-- Begin PROVIDED DATA --

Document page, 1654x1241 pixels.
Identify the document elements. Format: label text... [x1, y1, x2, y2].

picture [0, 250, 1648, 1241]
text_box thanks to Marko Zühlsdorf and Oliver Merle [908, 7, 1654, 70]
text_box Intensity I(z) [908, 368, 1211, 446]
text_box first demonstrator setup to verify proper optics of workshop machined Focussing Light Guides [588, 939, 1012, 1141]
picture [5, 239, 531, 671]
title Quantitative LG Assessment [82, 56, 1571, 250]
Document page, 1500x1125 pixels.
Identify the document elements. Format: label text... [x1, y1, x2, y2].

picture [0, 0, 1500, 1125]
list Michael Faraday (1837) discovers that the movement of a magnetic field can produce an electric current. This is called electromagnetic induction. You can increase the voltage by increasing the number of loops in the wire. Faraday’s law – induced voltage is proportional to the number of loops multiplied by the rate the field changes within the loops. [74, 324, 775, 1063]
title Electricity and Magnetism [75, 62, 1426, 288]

-- End PROVIDED DATA --
-- Begin PROVIDED DATA --

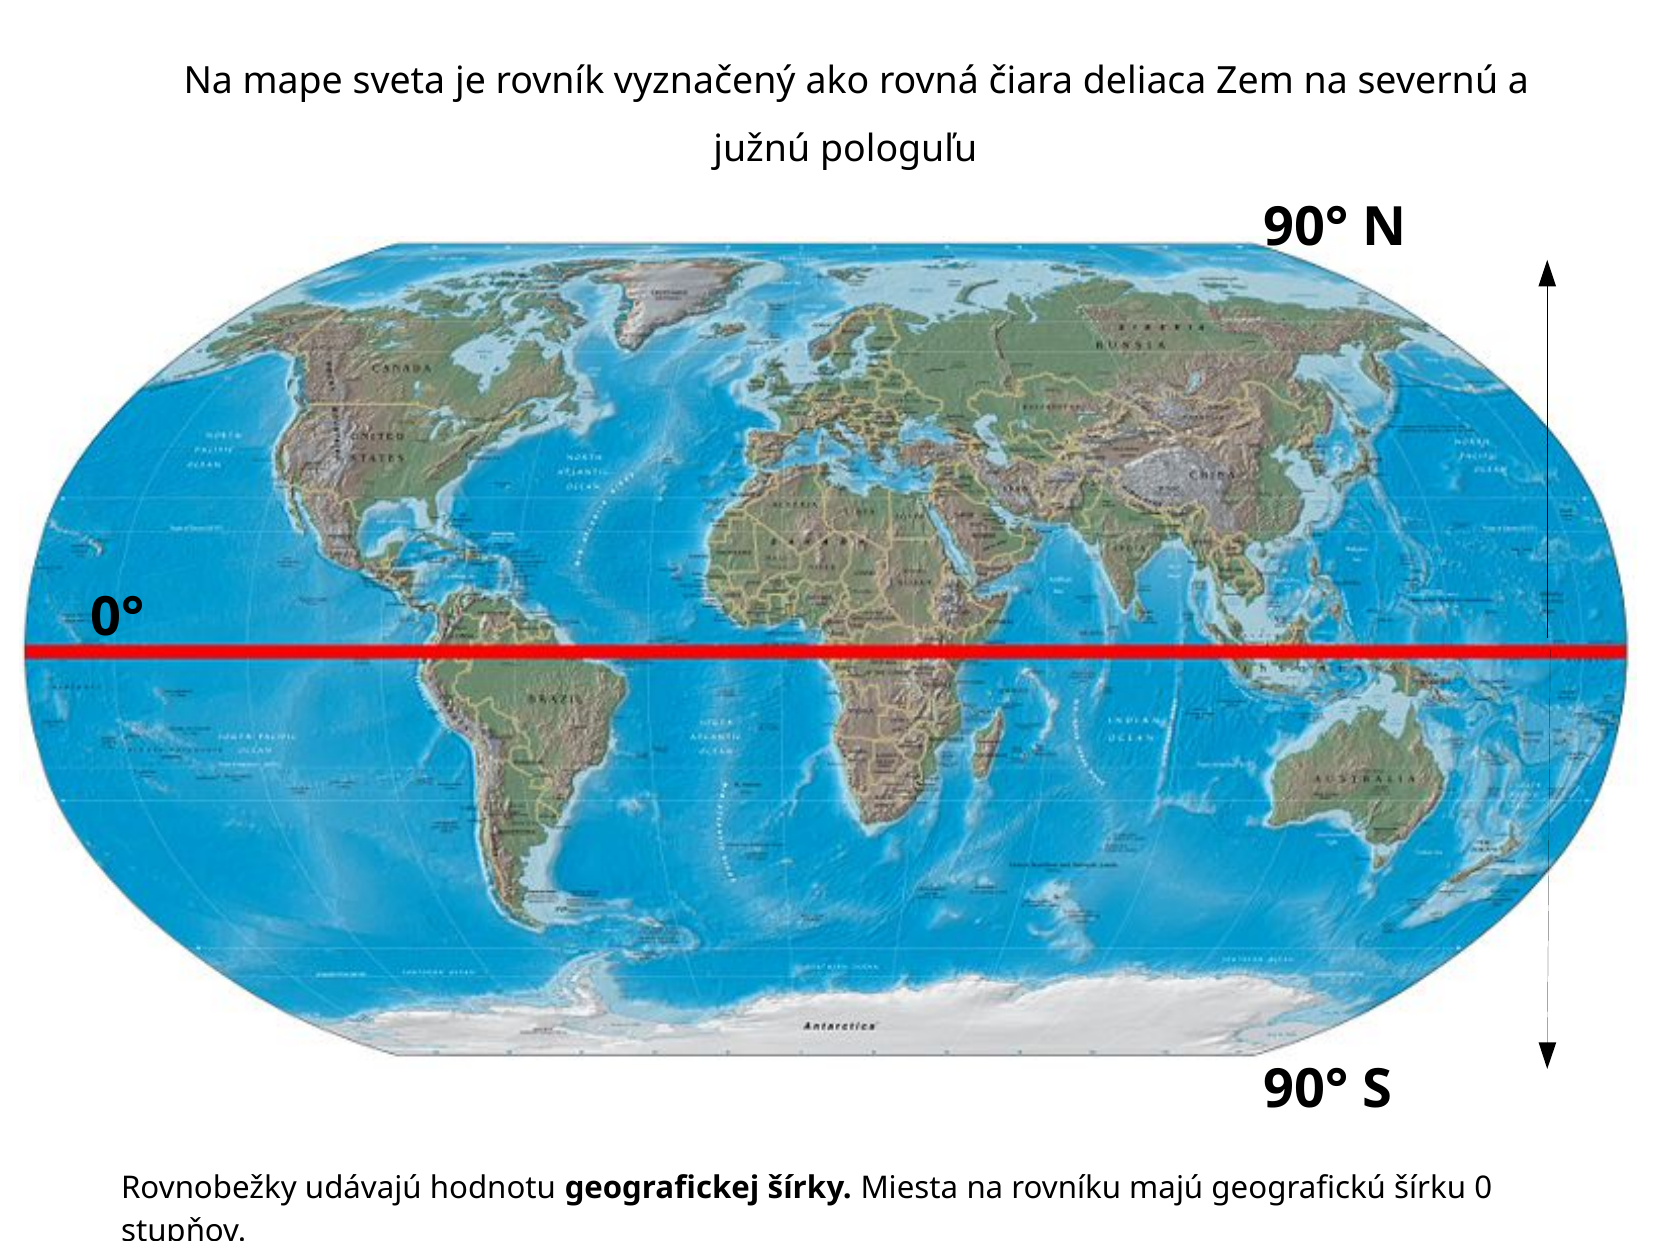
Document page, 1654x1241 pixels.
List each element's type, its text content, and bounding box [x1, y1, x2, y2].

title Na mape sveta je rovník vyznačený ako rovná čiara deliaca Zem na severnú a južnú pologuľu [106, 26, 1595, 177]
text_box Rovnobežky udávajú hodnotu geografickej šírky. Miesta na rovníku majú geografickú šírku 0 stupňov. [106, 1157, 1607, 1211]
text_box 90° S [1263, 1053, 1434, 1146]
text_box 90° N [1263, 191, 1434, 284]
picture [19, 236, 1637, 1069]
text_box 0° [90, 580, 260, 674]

-- End PROVIDED DATA --

SHORT PROBLEM = Starting with the line that contains "Document page, 1500x1125 pixels." and going on through the line that contains "picture [0, 0, 1500, 1125]", write those lines out again, including the request lines. Scale every bounding-box coordinate in the answers by 1.75 and round to whole numbers, with halves rounded up, but leave the numbers in the requests and their format samples unchanged.

ANSWER TO THIS TASK =
Document page, 1500x1125 pixels.
Identify the document elements. Format: label text... [x1, y1, x2, y2].

picture [0, 0, 2625, 1969]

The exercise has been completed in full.